Stored data entries
::::::::::

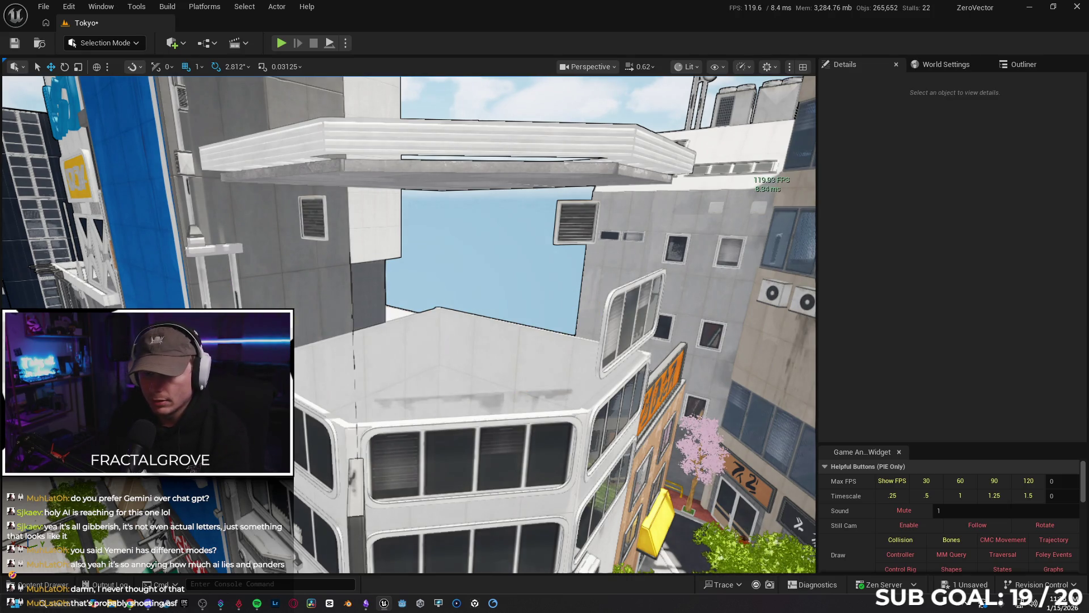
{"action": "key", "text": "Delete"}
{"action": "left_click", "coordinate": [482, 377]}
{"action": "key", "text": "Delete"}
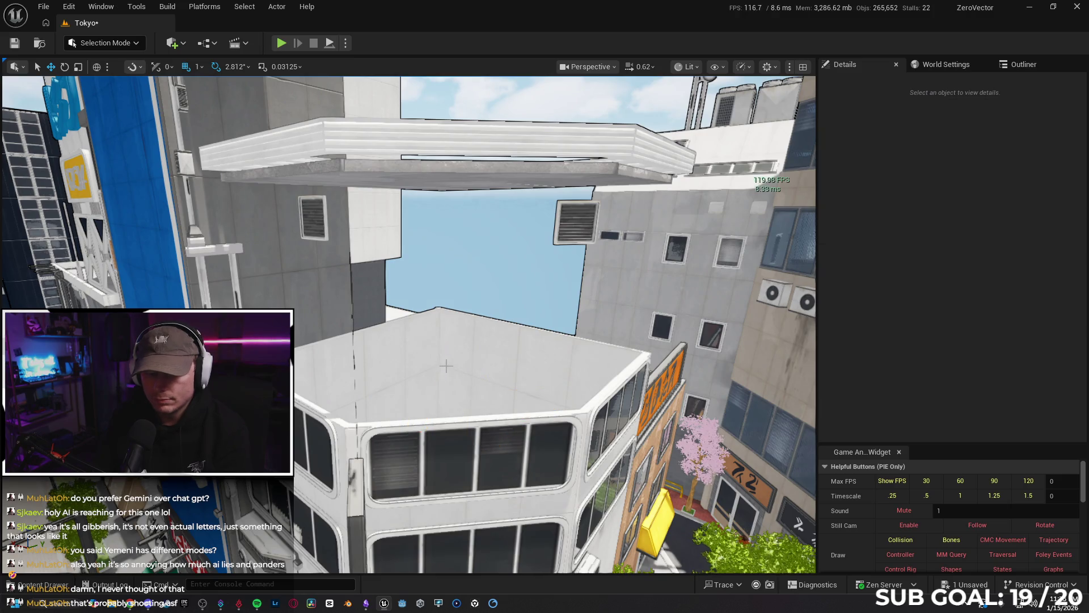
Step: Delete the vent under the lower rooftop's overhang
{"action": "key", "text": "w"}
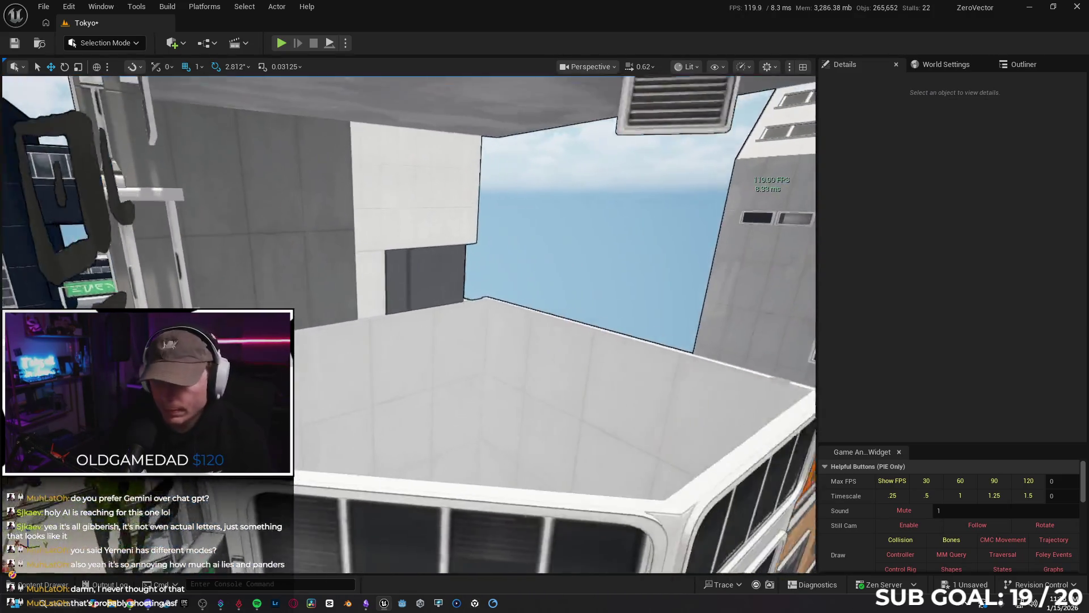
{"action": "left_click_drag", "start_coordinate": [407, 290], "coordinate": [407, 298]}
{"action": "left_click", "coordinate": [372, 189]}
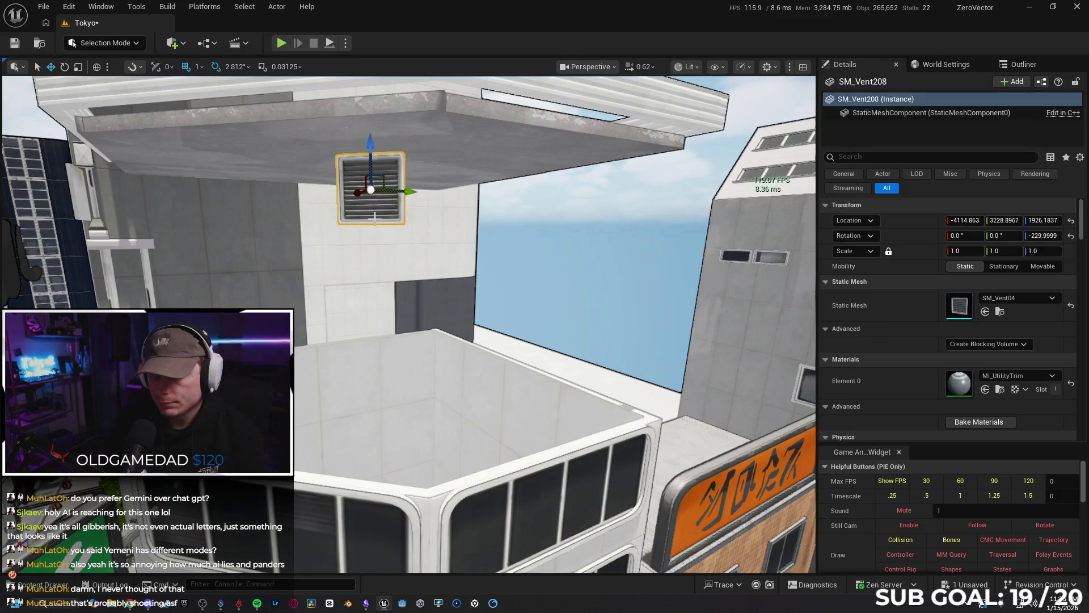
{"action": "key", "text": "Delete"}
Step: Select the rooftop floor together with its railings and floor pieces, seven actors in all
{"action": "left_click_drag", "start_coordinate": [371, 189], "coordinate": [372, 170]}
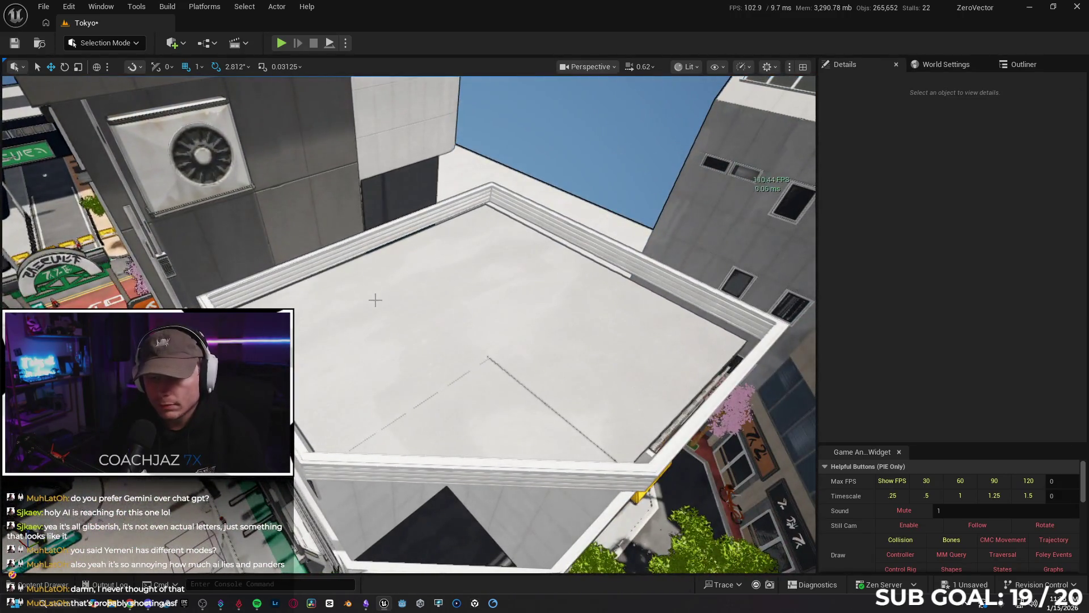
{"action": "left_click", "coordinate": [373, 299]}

::::::::::

Sift the data above for lines with "coordinate", then copy each one.

{"action": "left_click", "coordinate": [482, 377]}
{"action": "left_click_drag", "start_coordinate": [407, 290], "coordinate": [407, 298]}
{"action": "left_click", "coordinate": [372, 189]}
{"action": "left_click_drag", "start_coordinate": [371, 189], "coordinate": [372, 170]}
{"action": "left_click", "coordinate": [373, 299]}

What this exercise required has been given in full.